** Directions for this task **
Could you rewrite all of these rows with "common name" renamed to "vernacular name" wherever it appears, changing nothing else and leaving the pictures out?

** Listed records **

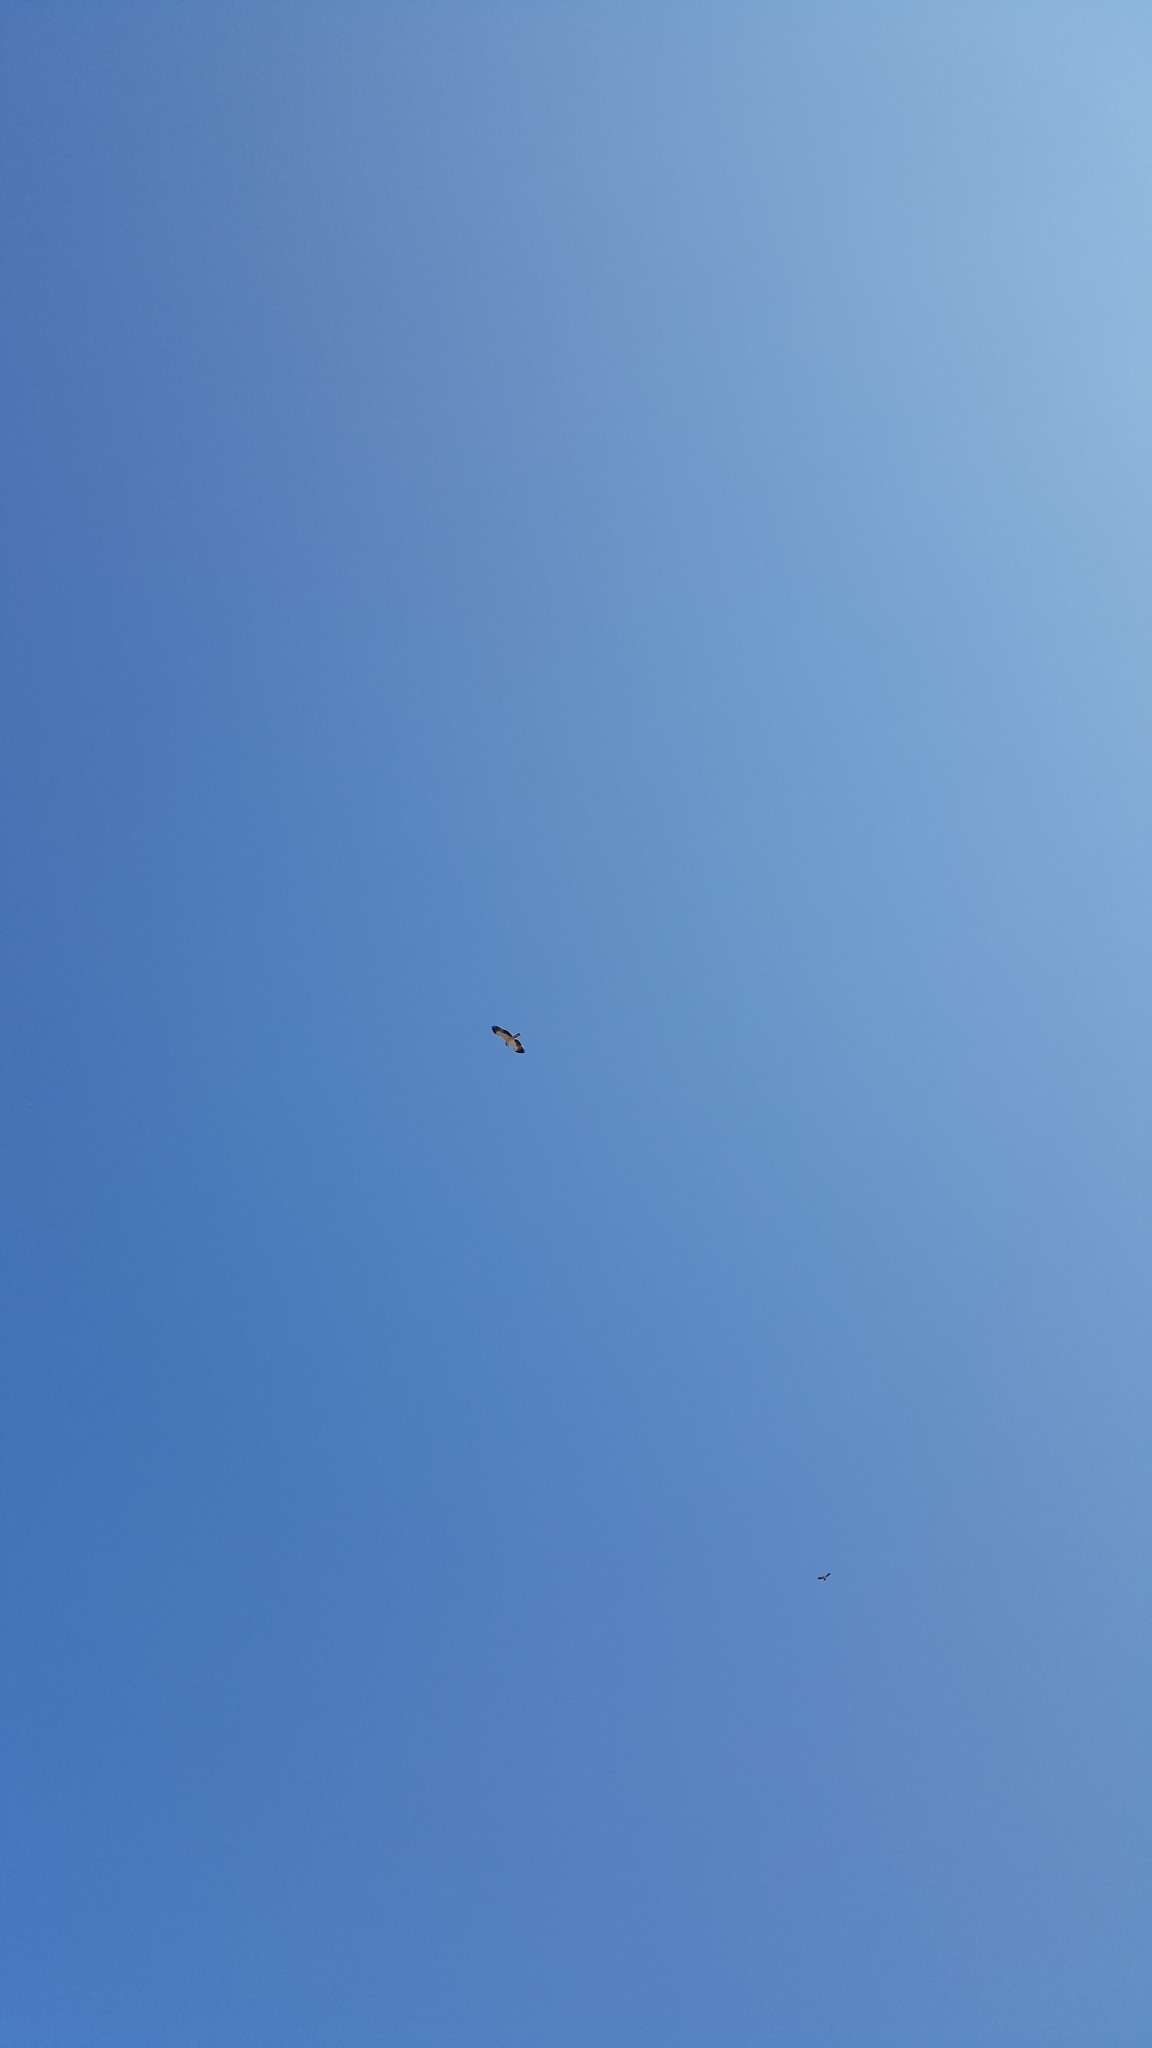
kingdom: Animalia
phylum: Chordata
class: Aves
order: Accipitriformes
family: Accipitridae
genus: Hieraaetus
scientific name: Hieraaetus pennatus
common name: Booted eagle
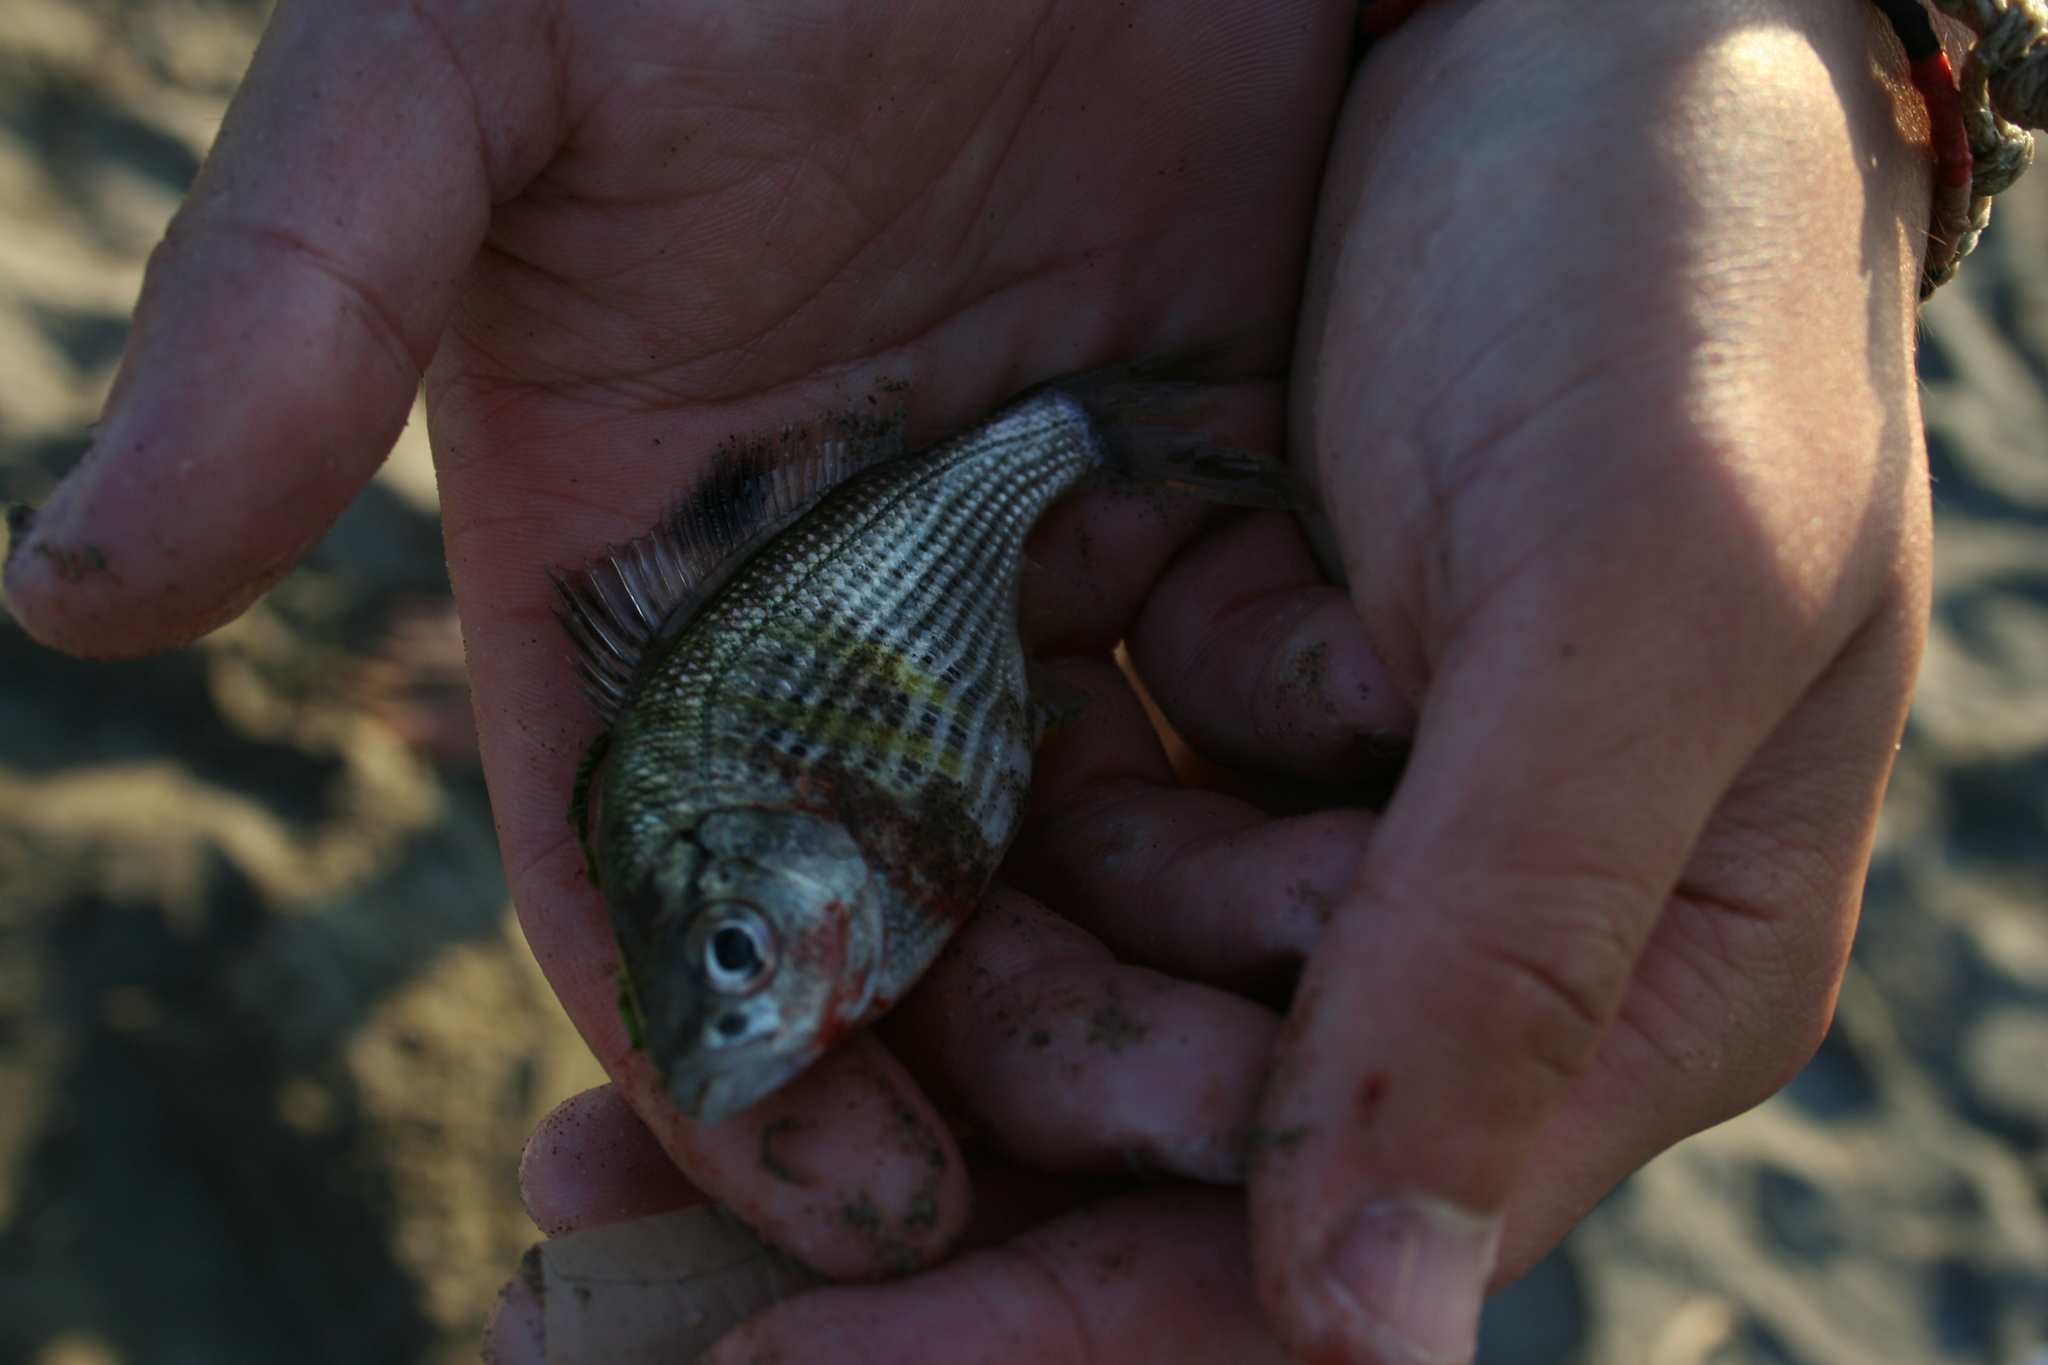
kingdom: Animalia
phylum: Chordata
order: Perciformes
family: Embiotocidae
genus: Cymatogaster
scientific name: Cymatogaster aggregata
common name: Shiner perch
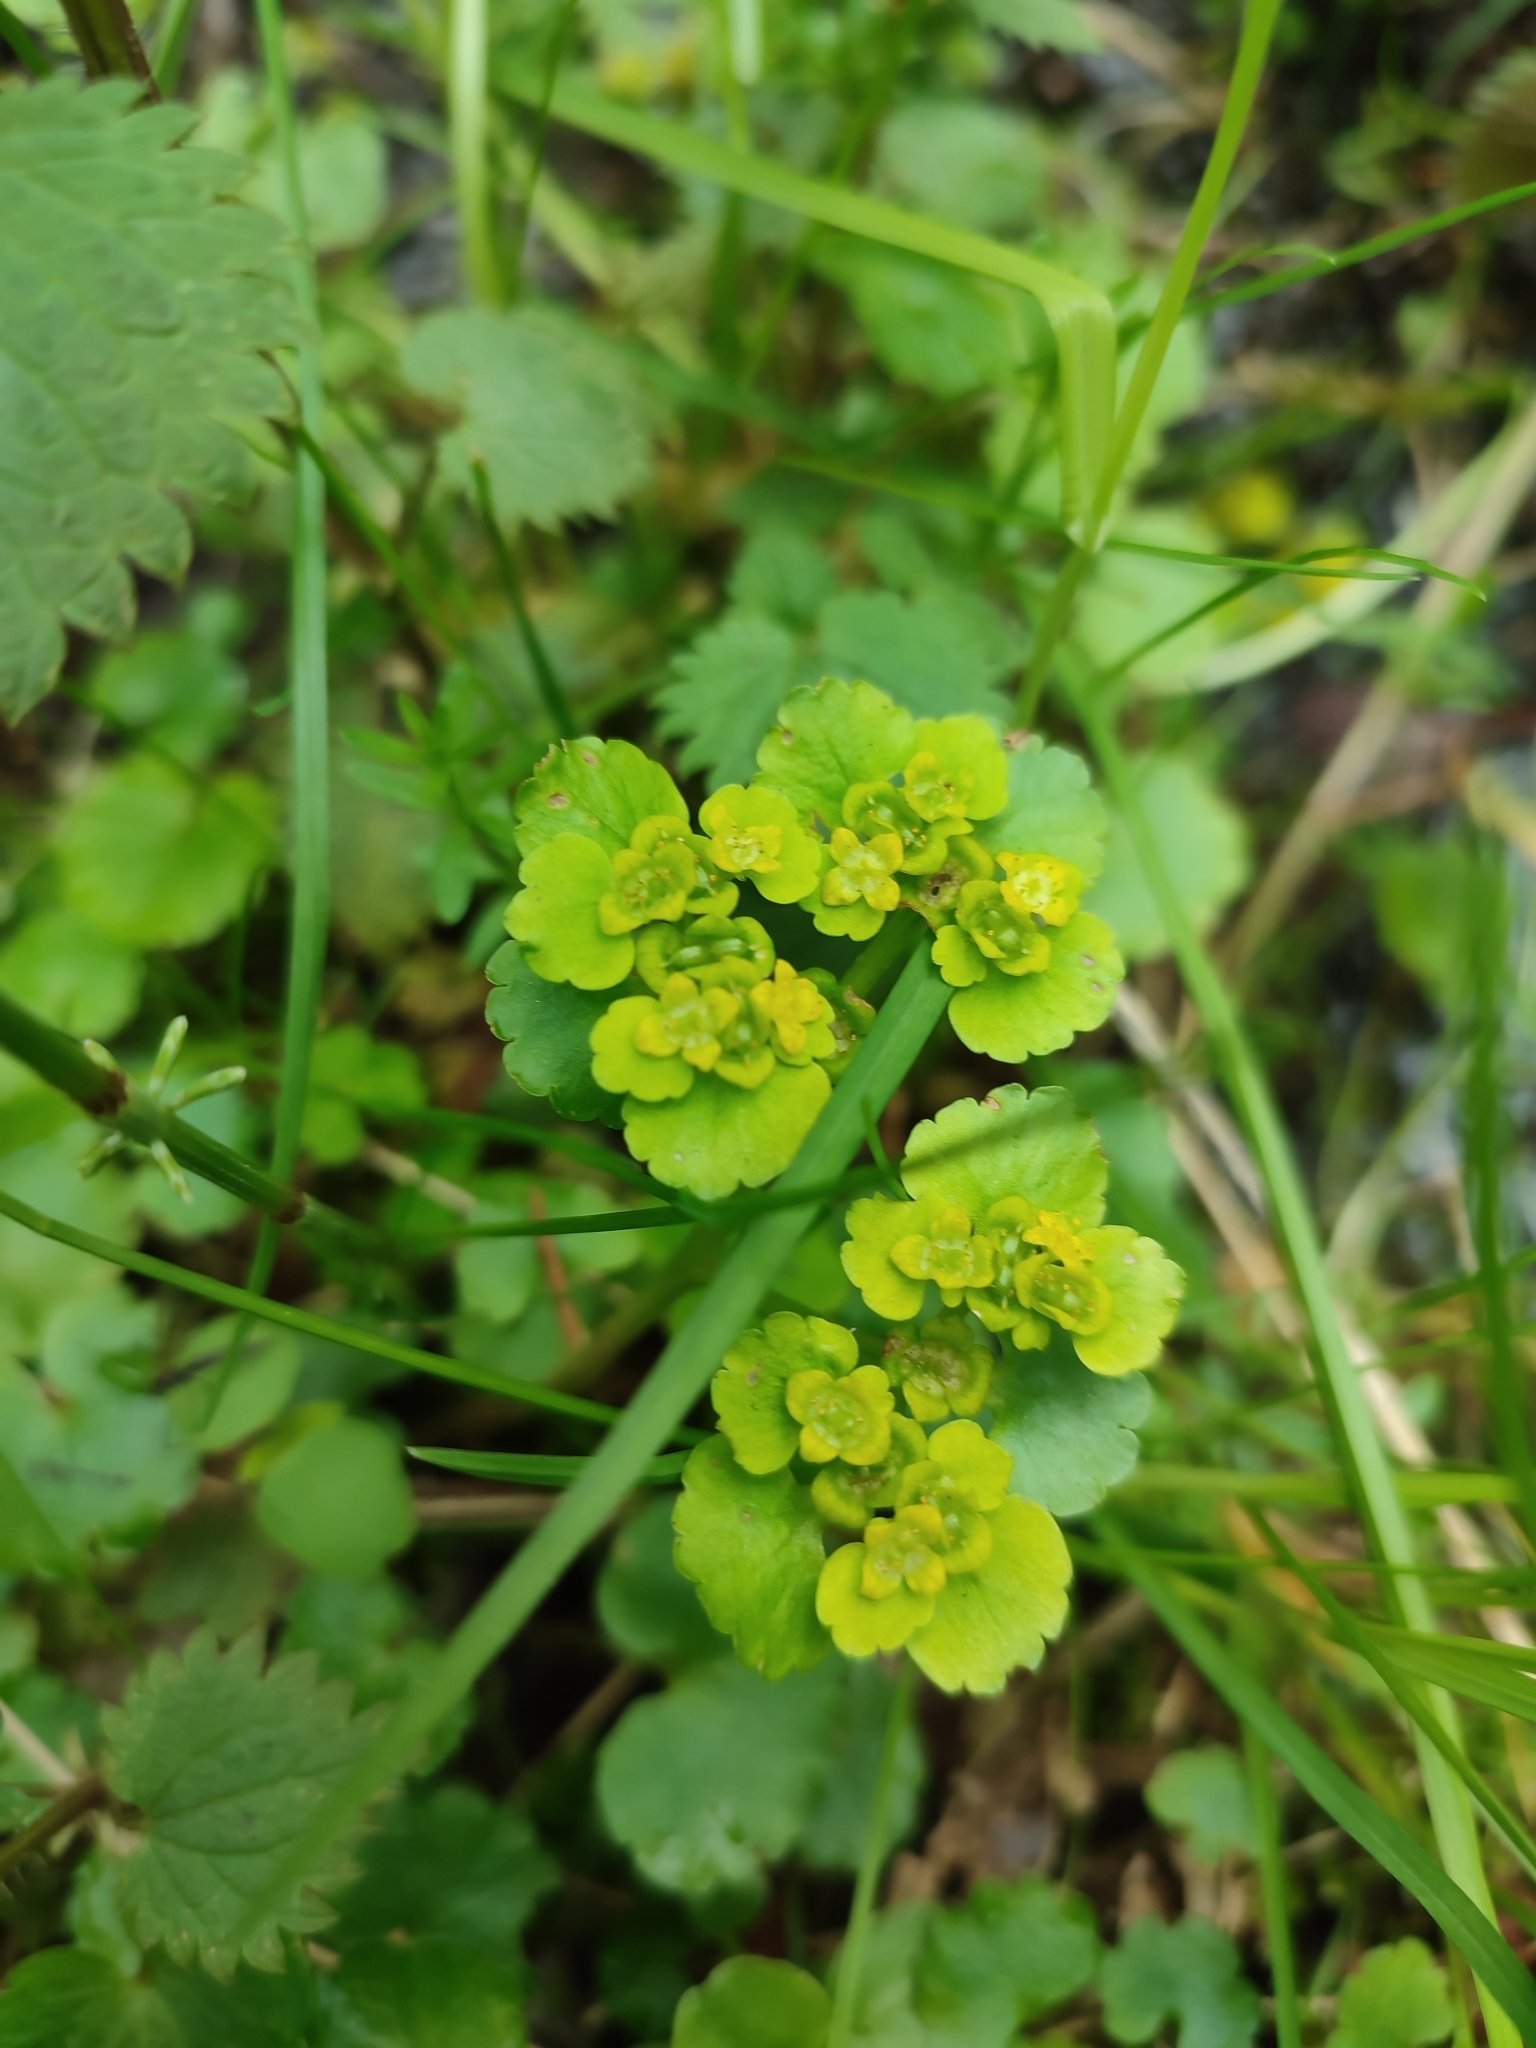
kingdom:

** Answer for the task **
kingdom: Animalia
phylum: Chordata
class: Aves
order: Accipitriformes
family: Accipitridae
genus: Hieraaetus
scientific name: Hieraaetus pennatus
vernacular name: Booted eagle
kingdom: Animalia
phylum: Chordata
order: Perciformes
family: Embiotocidae
genus: Cymatogaster
scientific name: Cymatogaster aggregata
vernacular name: Shiner perch
kingdom:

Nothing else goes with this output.